Email attachments are encoded into text format before sending to ensure that control characters aren’t sent over the Internet.
The text of your email is stored as a series of readable alphanumeric characters. However, graphics, spreadsheets, video files, and even word processing documents can contain characters that may be stored in any of the 256 different combinations of 1’s and 0’s that make up an 8-bit byte. For example, three different byte combinations are shown below:
01000010
01101101
01011011
Most byte combinations are readable, such as the ones above, which represent the characters “B”, “m”, and “[” respectively. Something less than 100 of the 256 different possible byte combinations represent the standard alphanumeric characters including capital letters, lower case letters, numbers, punctuation marks, and other characters found on most computer keyboards — a list of codes for the standard ANSI characters can be found here. Extending beyond these old fashioned codes to keep information technology relevant in the modern world, the Unicode Consortium provides standards management of a consistent assignment of codes to a wide range of different characters across platforms, programs and languages.
However, many of the byte combinations that don’t represent readable characters are also used as instructions. If bytes containing these instruction codes were transmitted over the Internet, at a minimum the message would be broken into separate pieces, and at worse the instruction bytes would unintentionally tell the routers, switches, and other components that handled your email to take all sorts of unpredictable actions. In practice, the software systems — email client, operating system, networking software — between your email program and the Internet might catch any strange byte combinations before they hit the wider network, but since this is not a standard case they can produce unpredictable results. For example, this writer once sent an attachment with an experimental email system that didn’t encode attachments properly, resulting in the attachment being received as a zero-length file, truncated of all content by an intervening software layer who presumably stopped reading as soon as it saw an unconverted control character.

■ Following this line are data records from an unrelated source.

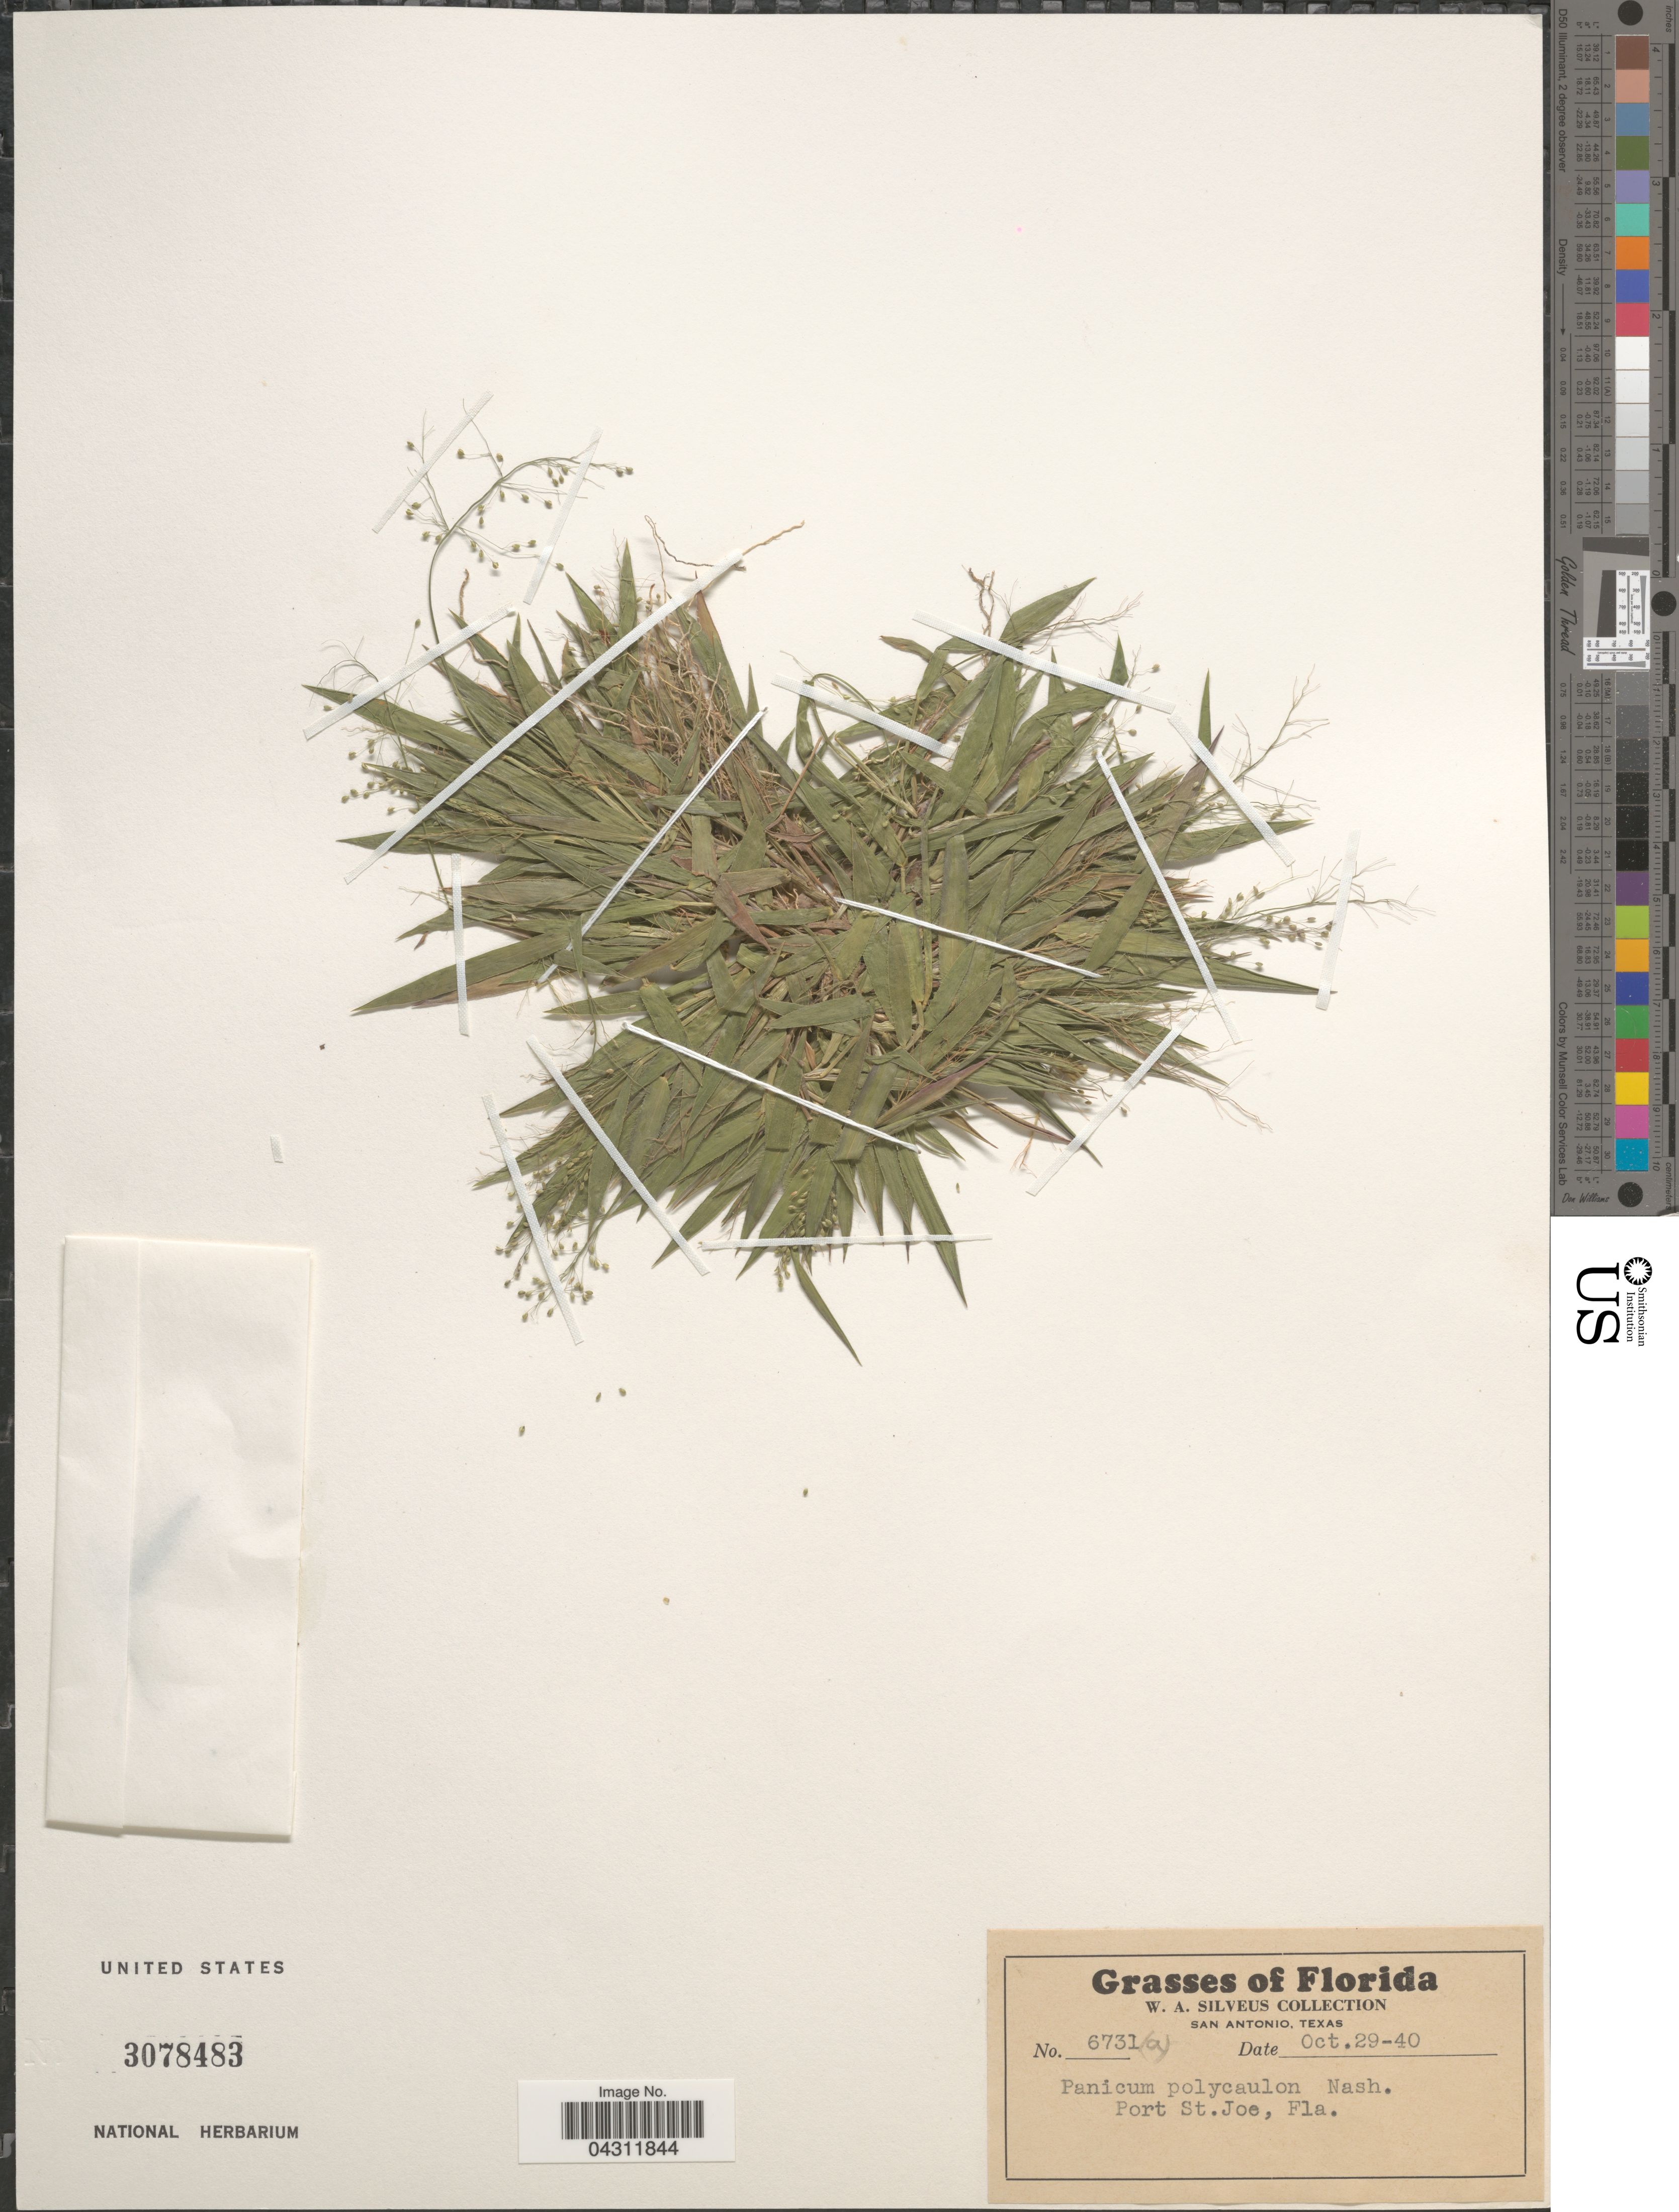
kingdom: Plantae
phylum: Tracheophyta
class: Liliopsida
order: Poales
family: Poaceae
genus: Dichanthelium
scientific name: Dichanthelium strigosum var. glabrescens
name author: (Griseb.) Freckmann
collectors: W. Silveus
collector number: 6731(a)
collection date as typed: Transcribed d/m/y: 29/10/40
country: United States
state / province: Florida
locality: Port St. Joe.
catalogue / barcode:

To protect against this problem, email programs routinely encode attached files before they are mailed with a program that filters out any non-readable bytes in a predictably reversible way. When the recipient’s email program receives the attachment and it is downloaded onto their machine, their email program decodes the attachment according to a standard procedure to reconstruct the original file.
Each encoded file includes an instruction that tells the email recipient what type of encoding program was used. There are a number of more or less standard encoding methods, including MIME, uuencode, BinHex, and AppleDouble (Mac version of MIME). Most email programs can decode most of the common standards. Two of the most common standards are described below:
- MIME. The modern MIME encoding standard was first defined in paragraph 4.3 of RFC 989, updated by paragraph 4.3.2.4 of RFC 1421, and has become the most common standard used for email encoding. MIME encodes a file into the following 64 alphanumeric characters:
ABCDEFGHIJKLMNOPQRSTUVWXYZ
abcdefghijklmnopqrstuvwxyz0123456789+/
- Uuencode. Uuencode was one of the earliest encoding standards, first developed on the Unix BSD operating system. For many years there was no other standards document defining uuencode, which led to incompatible implementations until later versions were generally built to be compliant with the POSIX standard P1003.2b/D11, later IEEE Std 1003.1-2001. These later versions incorporated the MIME standard as an option. Most of the earlier versions encoded a file into the following 64 text characters:
`!”#$%&'()*+,-./0122456789:;?@
ABCDEFGHIJKLMNOPQRSTUVWXYZ[]^_
You are sometimes given a choice in your email application settings for which encoding method your program should use. The best choice is usually MIME, which almost all email programs support. However, if somebody can’t read an attachment that you send them, try setting the encoding method to AppleDouble (same as MIME on a Mac), BinHex, or Uuencode in that order. Remember to change your settings back to MIME for sending to everyone else.
Resources. The following RFC provides a good description of some current encoding standards, including Base64 which is a common name for MIME.
- RFC 3548; S. Josefsson, Ed.; The Base16, Base32, and Base64 Data Encodings; July 2003.